Les milieux favorisés, plus éduqués, peuvent trouver les moyens de lutter contre l’obésité en intégrant ce problème dans leur vie quotidienne. Alors que « les pauvres sont les plus touchés par ce nouveau fléau, car ils ont peu de marge de manœuvre », indique Francis Delpeuch, directeur de l’unité de recherche Nutrition, alimentation et société de l’IRD. Quand ils mangent plus, ils ne mangent pas mieux, absorbant davantage de nourriture bon marché qui remplit l’estomac, mais ne fournit pas à l’organisme les oligo-éléments dont il a besoin. Cette nouvelle donne rend plus complexe le problème de la malnutrition. « Les stratégies de lutte des pays et des organisations internationales devront s’attaquer au triple fardeau qui pèse désormais sur les pays en développement : les maladies infectieuses, les carences alimentaires et les maladies chroniques liées à la surcharge pondérale », résume F. Delpeuch. A ce message qui appelle à de nouvelles politiques, on adjoindra ce modeste conseil à l’endroit des populations : « Essayez de préserver votre alimentation traditionnelle la plus diversifiée possible. Vos différents modes culinaires peuvent vous prémunir contre cette dérive. »

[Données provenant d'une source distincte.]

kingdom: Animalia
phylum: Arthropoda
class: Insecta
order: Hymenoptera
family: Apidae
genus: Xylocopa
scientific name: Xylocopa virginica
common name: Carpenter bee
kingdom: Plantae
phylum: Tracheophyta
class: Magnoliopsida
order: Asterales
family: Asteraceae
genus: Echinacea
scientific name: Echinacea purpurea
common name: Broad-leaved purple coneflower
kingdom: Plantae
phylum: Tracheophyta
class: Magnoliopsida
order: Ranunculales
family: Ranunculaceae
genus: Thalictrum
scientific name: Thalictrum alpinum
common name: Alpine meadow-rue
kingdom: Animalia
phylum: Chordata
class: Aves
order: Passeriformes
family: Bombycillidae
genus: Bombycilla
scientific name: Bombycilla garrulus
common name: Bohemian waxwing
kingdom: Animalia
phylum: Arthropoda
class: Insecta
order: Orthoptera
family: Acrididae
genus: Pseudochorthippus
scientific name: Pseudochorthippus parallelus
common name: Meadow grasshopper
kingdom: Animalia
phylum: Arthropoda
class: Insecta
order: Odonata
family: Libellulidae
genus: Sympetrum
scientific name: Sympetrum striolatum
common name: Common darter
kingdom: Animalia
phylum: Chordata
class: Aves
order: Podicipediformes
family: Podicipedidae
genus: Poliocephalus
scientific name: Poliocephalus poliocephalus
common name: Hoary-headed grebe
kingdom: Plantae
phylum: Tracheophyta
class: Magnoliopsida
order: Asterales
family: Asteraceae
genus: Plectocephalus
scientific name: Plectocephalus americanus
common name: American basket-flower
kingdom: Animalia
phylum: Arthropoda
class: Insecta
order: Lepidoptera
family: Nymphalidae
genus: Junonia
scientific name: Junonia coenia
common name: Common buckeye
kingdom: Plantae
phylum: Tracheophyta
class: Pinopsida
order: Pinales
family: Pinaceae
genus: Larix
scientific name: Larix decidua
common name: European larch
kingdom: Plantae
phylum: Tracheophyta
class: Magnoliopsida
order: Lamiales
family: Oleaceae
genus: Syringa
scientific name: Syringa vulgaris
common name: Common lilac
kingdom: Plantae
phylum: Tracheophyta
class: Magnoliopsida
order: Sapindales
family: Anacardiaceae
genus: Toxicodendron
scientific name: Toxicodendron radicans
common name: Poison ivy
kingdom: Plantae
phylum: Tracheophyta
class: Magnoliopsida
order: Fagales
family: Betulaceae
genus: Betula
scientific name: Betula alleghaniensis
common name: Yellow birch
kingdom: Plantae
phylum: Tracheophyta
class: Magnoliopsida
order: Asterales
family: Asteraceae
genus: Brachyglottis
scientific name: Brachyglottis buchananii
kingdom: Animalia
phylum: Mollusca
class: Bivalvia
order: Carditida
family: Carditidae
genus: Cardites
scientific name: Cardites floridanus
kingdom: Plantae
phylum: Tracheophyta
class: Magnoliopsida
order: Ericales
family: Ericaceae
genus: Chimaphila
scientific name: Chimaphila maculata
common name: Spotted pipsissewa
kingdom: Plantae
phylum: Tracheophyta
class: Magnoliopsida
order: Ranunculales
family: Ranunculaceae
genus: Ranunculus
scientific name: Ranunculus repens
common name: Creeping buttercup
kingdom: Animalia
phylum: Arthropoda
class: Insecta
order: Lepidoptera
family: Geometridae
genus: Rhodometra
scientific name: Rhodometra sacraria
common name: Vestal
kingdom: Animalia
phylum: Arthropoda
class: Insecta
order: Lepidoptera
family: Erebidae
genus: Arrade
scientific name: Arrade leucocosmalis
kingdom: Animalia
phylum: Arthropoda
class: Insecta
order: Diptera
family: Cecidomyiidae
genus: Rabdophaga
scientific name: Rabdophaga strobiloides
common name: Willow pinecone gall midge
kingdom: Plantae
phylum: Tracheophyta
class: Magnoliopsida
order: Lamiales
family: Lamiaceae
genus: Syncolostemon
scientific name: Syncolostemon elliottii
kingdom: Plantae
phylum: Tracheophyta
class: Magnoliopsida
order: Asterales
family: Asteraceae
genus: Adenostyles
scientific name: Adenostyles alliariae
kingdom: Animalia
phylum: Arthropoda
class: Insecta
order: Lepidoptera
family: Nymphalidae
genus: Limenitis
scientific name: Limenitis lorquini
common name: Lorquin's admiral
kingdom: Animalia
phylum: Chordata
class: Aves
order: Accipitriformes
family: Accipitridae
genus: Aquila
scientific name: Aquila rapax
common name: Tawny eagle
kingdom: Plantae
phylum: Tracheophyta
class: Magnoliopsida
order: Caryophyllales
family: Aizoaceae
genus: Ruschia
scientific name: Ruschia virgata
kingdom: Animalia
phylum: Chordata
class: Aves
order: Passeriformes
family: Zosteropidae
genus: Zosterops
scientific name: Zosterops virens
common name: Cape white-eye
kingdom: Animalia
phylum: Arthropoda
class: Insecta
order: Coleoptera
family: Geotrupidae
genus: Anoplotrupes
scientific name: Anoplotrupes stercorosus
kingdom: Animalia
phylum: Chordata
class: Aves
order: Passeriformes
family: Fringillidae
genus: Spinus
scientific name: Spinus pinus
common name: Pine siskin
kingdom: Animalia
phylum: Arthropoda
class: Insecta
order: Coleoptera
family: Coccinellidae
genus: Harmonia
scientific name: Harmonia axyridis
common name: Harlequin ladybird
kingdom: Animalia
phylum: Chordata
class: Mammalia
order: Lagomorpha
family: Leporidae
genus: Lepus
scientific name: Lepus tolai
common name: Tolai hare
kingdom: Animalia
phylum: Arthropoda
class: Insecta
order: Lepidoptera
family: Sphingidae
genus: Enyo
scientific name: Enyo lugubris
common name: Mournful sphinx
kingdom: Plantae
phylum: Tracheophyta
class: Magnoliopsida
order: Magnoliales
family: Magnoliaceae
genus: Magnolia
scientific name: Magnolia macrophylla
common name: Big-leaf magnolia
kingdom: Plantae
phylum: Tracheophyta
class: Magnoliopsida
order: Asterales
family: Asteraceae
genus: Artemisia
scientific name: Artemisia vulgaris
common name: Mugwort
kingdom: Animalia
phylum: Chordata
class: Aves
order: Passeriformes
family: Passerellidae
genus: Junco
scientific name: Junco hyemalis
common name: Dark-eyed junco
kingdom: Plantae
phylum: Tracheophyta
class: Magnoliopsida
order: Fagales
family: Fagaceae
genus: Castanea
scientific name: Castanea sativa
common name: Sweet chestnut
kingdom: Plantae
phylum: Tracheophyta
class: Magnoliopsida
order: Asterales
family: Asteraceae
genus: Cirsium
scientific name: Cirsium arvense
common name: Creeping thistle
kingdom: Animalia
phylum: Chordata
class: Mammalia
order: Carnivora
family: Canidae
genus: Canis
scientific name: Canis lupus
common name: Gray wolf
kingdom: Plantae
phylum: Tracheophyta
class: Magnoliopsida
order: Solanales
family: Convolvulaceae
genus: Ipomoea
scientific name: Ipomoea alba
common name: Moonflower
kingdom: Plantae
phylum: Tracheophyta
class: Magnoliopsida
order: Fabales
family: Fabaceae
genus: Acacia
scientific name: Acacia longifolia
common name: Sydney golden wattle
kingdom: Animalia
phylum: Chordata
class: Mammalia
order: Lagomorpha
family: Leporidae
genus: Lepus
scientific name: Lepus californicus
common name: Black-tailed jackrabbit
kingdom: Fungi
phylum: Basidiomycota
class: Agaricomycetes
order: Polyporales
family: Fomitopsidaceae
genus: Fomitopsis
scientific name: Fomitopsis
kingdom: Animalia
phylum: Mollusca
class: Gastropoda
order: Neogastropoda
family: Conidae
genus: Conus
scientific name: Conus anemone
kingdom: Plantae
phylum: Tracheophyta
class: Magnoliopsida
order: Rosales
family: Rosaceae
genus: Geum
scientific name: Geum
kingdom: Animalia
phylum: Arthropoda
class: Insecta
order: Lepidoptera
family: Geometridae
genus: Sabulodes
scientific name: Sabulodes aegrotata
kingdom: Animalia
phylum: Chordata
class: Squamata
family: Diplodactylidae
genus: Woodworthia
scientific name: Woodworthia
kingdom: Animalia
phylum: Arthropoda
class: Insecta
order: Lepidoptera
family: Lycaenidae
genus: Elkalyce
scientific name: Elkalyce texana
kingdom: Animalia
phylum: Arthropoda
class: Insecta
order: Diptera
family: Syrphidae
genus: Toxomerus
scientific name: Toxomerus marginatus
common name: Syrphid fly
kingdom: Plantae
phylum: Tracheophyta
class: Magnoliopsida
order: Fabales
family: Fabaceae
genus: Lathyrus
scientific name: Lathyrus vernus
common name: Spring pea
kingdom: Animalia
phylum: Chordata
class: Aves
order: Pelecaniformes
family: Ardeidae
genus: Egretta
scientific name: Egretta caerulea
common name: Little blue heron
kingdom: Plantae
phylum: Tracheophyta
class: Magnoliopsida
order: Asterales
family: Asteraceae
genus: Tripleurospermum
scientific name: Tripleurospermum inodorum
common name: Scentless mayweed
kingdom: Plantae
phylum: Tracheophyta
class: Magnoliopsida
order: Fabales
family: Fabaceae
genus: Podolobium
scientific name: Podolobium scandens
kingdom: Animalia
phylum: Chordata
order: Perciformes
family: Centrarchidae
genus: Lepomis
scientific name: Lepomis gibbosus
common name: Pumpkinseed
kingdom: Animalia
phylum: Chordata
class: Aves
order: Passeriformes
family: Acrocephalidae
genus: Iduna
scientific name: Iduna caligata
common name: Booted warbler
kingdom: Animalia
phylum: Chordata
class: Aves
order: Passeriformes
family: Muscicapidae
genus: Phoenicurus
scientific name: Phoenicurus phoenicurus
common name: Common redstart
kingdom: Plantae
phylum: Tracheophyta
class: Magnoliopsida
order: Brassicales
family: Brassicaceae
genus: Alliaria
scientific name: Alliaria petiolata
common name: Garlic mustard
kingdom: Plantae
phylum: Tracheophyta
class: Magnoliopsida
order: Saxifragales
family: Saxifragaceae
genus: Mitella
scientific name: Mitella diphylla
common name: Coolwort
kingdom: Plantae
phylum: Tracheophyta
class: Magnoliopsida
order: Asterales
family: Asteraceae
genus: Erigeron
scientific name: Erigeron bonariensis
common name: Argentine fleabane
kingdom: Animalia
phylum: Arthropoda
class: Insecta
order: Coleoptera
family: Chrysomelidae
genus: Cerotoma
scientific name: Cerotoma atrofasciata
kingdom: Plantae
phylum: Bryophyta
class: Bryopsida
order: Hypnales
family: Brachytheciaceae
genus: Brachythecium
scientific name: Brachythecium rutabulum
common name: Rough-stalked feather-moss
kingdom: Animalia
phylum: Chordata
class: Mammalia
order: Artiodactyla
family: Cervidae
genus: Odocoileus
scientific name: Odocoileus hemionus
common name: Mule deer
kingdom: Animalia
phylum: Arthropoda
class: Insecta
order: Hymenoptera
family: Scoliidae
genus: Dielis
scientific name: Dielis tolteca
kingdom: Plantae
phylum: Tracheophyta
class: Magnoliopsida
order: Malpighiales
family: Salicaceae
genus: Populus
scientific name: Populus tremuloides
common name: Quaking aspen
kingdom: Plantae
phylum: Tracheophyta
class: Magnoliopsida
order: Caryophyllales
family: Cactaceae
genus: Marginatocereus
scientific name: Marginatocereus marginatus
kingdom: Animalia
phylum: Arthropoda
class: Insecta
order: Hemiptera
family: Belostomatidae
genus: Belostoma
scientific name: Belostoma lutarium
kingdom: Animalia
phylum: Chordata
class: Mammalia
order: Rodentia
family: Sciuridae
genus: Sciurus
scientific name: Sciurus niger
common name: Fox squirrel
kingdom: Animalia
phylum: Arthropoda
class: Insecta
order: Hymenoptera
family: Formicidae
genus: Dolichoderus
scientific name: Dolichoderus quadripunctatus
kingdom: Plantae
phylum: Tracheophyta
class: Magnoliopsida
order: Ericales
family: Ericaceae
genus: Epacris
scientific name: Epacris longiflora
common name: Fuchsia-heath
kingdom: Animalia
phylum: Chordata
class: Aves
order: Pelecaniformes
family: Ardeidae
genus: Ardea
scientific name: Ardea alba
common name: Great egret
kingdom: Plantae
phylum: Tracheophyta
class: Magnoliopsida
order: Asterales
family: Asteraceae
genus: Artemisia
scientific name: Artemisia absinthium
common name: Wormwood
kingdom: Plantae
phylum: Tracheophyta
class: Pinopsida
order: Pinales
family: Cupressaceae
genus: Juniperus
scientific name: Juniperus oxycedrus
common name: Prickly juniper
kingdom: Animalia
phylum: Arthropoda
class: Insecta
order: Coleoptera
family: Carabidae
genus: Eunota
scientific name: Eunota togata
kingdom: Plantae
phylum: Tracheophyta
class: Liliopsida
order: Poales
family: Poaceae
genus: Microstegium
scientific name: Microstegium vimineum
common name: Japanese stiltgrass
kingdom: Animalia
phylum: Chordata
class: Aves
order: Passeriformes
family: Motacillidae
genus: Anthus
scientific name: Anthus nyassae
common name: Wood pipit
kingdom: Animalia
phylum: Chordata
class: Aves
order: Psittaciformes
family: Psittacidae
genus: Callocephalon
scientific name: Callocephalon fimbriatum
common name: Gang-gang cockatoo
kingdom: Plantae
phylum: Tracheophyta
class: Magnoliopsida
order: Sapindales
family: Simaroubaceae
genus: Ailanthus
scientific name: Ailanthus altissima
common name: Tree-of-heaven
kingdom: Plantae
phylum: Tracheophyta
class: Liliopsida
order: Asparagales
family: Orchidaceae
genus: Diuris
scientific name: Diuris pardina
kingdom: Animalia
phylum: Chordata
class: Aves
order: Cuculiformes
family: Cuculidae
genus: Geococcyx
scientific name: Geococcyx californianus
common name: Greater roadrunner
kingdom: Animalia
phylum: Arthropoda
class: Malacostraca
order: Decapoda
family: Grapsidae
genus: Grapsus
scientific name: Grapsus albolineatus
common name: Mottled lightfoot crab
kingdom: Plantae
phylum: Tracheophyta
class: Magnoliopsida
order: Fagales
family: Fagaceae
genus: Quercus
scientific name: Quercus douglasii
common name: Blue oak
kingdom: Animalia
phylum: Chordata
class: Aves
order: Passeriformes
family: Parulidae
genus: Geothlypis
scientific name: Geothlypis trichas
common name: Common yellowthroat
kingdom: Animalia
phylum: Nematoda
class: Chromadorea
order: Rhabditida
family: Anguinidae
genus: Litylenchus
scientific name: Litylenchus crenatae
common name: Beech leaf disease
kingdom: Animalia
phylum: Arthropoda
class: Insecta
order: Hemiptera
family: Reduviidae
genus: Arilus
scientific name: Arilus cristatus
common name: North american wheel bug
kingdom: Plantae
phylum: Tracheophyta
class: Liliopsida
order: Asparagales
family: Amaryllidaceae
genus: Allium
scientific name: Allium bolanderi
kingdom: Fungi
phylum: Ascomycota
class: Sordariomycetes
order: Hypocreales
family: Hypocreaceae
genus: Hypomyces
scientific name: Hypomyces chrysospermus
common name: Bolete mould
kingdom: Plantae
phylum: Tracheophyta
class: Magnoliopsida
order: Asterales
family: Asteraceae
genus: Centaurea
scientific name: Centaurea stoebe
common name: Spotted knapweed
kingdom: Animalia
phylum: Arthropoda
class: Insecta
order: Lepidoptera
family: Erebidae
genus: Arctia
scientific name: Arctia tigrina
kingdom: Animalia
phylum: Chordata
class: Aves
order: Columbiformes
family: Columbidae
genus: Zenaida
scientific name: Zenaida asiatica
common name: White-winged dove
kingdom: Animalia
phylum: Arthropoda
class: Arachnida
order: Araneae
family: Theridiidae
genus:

(1) Colloque organisé par l’Institut national de recherche agronomique, le Centre de coopération internationale en recherche agronomique pour le développement et l’Institut de recherches pour le développement sur le thème : Le monde peut-il nourrir le monde ?

(2) Etude sud-africaine publiée dans le Bulletin de l’OMS, août 2003.